2. Enhance privacy and communication: Providing privacy during examinations, using understandable language, and requesting permission before any procedure can improve women’s satisfaction with intrapartum care. Additionally, improving communication patterns of healthcare providers can contribute to a positive birthing experience.

3. Promote family-centered care: Allowing parents to stay during labor and providing chairs for relatives can create a supportive environment and increase satisfaction with intrapartum care.

4. Facilitate immediate bonding: Showing the baby immediately after birth can enhance the emotional experience for mothers and contribute to their satisfaction with intrapartum care.

To simulate the impact of these recommendations on improving access to maternal health, a methodology could include the following steps:

1. Define the indicators: Identify specific indicators that measure access to maternal health, such as the percentage of women receiving prenatal care, the percentage of women delivering in a healthcare facility, or the average distance traveled to access maternal health services.

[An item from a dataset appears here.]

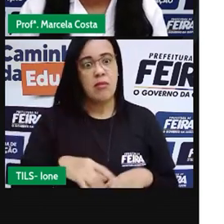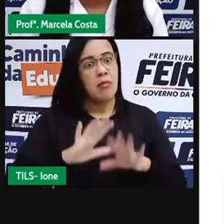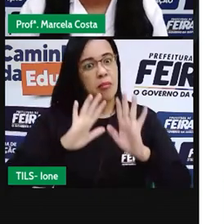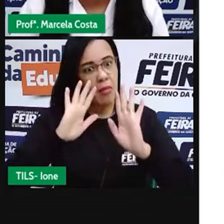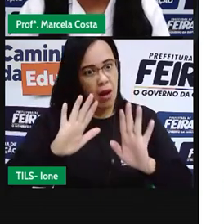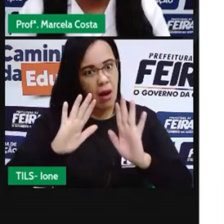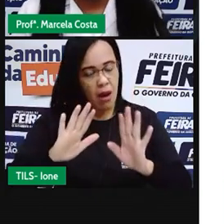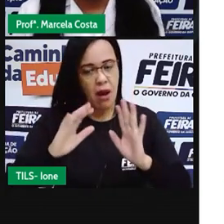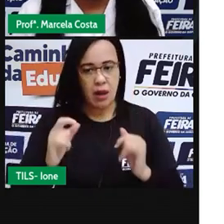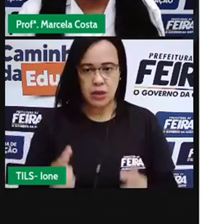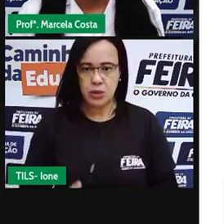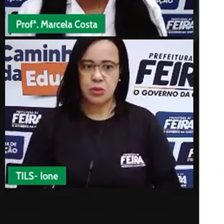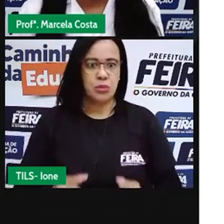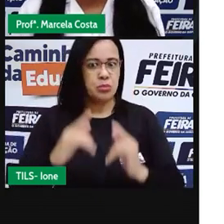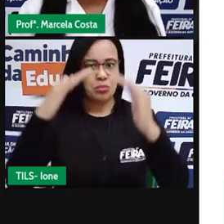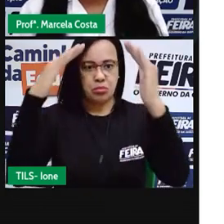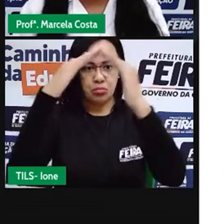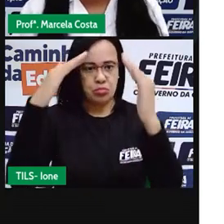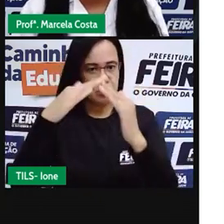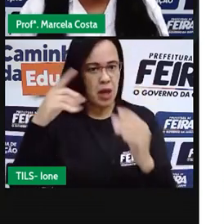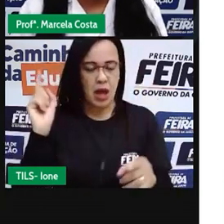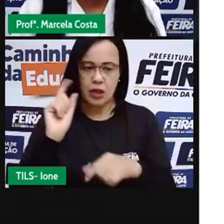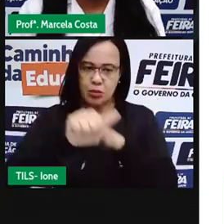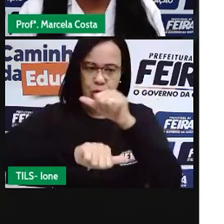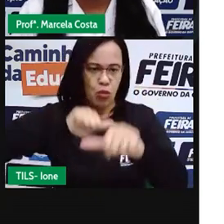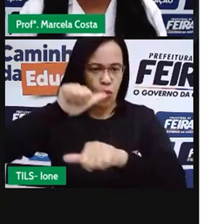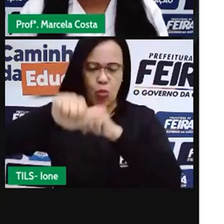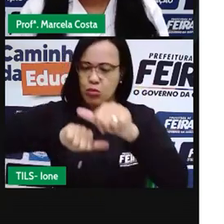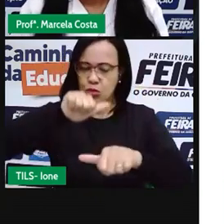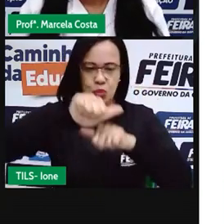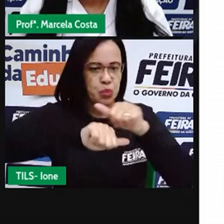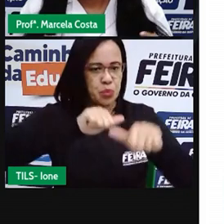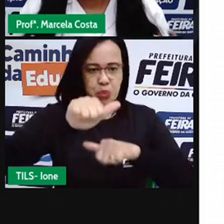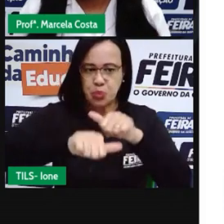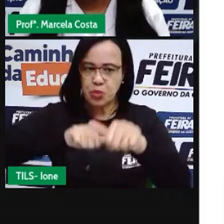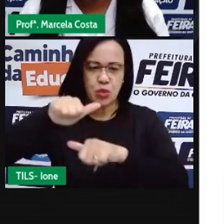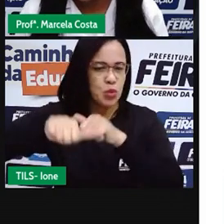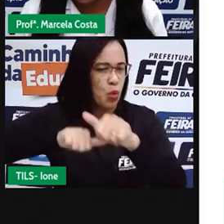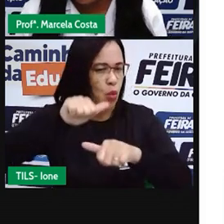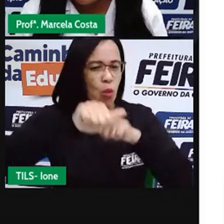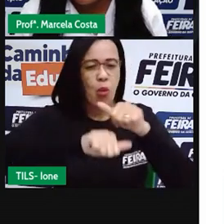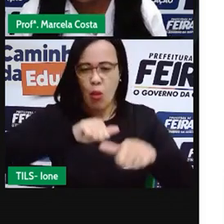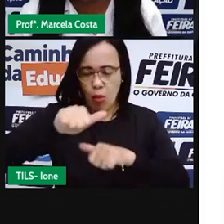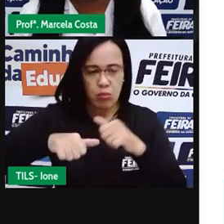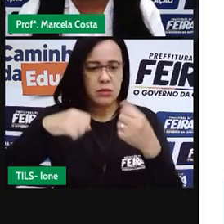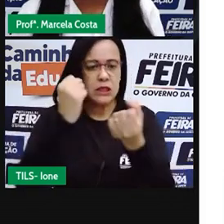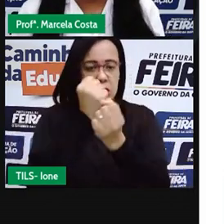porque nesses 280 anos passou por reformas, por ampliações.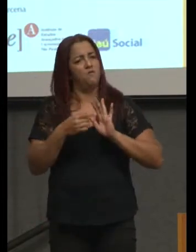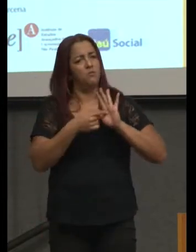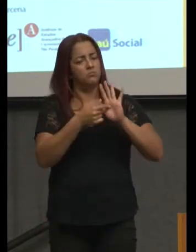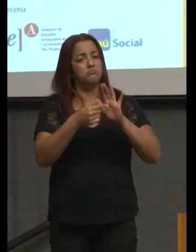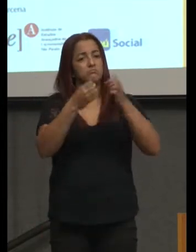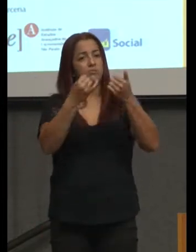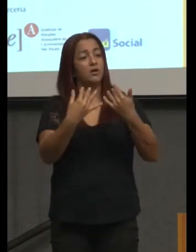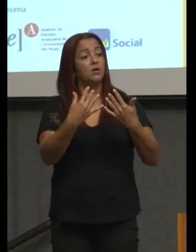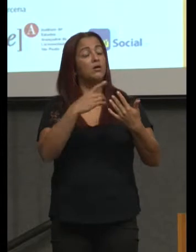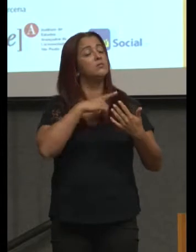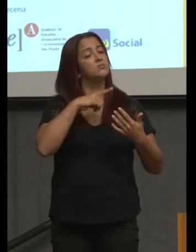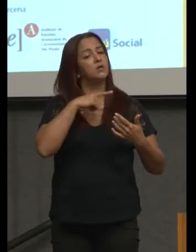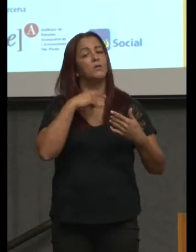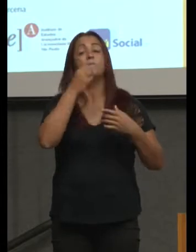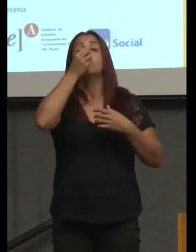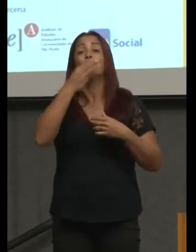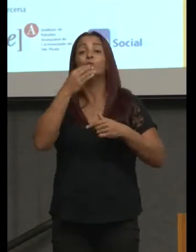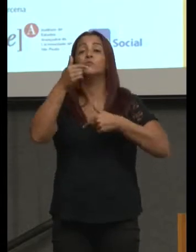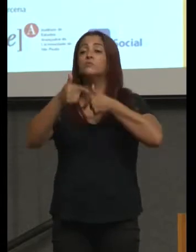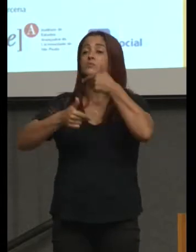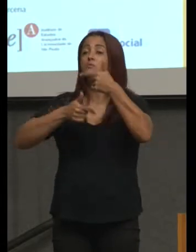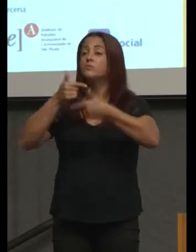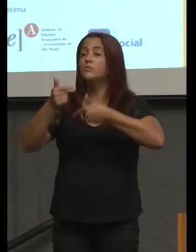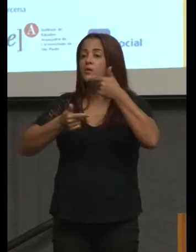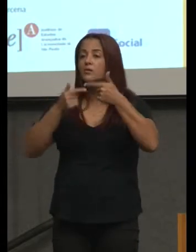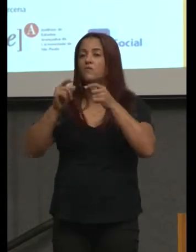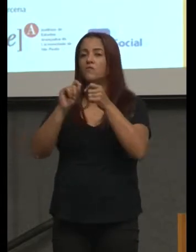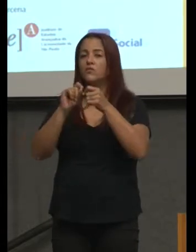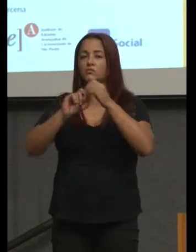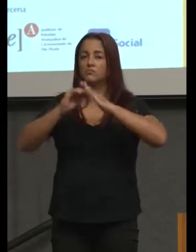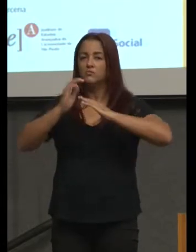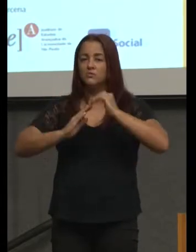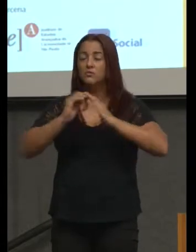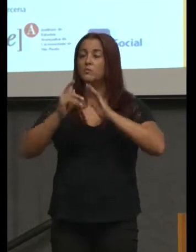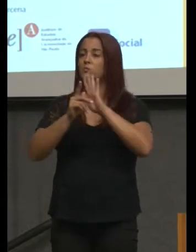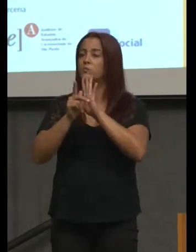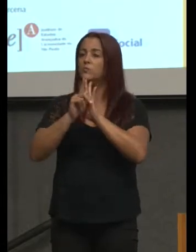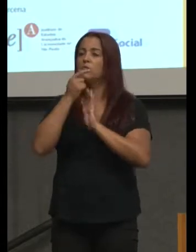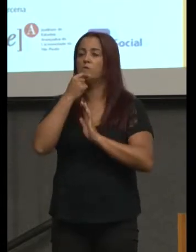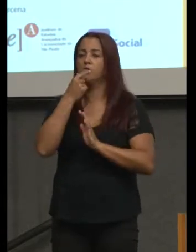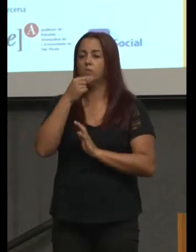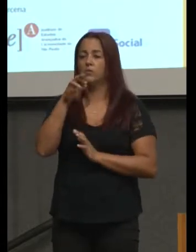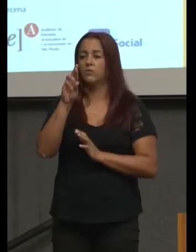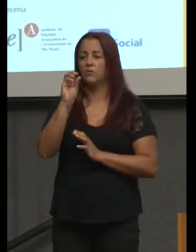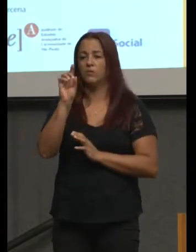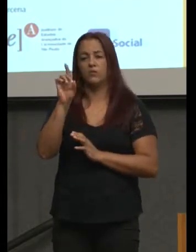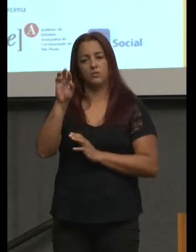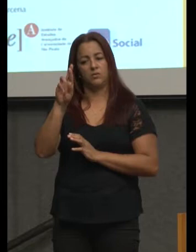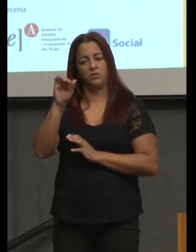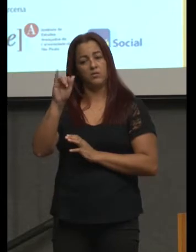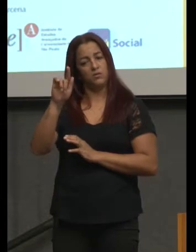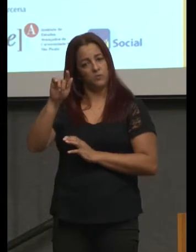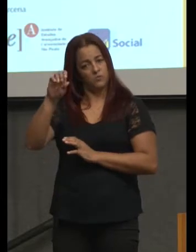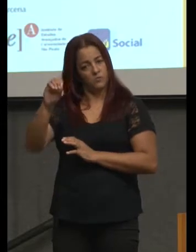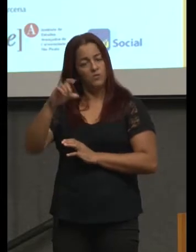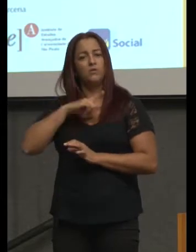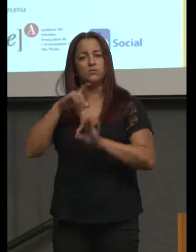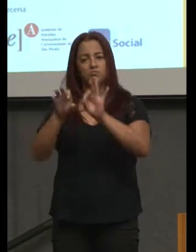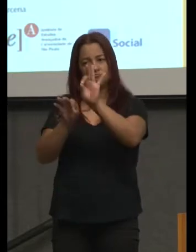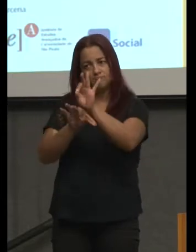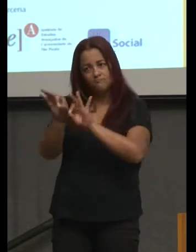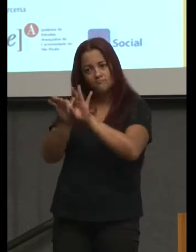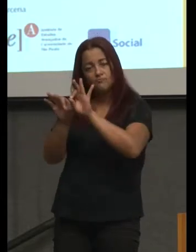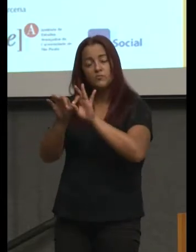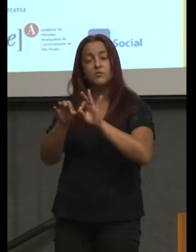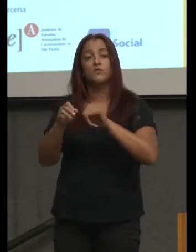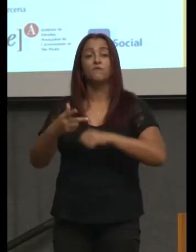nós estamos vendo o bom trabalho feito pelo Rodrigo de produzir vídeos sintéticos de 15 minutos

2. Collect baseline data: Gather data on the current status of the selected indicators before implementing the recommendations. This can be done through surveys, interviews, or analysis of existing data sources.

3. Implement the recommendations: Introduce the recommended interventions in the selected healthcare facilities or communities. This may involve training healthcare providers, improving infrastructure, or implementing new policies.

4. Monitor and evaluate: Continuously monitor the selected indicators to assess the impact of the recommendations. This can be done through regular data collection, surveys, or interviews with women accessing maternal health services.

5. Analyze the data: Use statistical analysis techniques to compare the baseline data with the post-implementation data. This will help determine the extent to which the recommendations have improved access to maternal health.

6. Draw conclusions and make adjustments: Based on the analysis, draw conclusions about the impact of the recommendations on improving access to maternal health. If necessary, make adjustments to the interventions to further enhance their effectiveness.

7. Share findings and scale up: Communicate the findings of the simulation study to relevant stakeholders, such as policymakers, healthcare providers, and community members. If the recommendations have proven successful, consider scaling up the interventions to reach a larger population and further improve access to maternal health.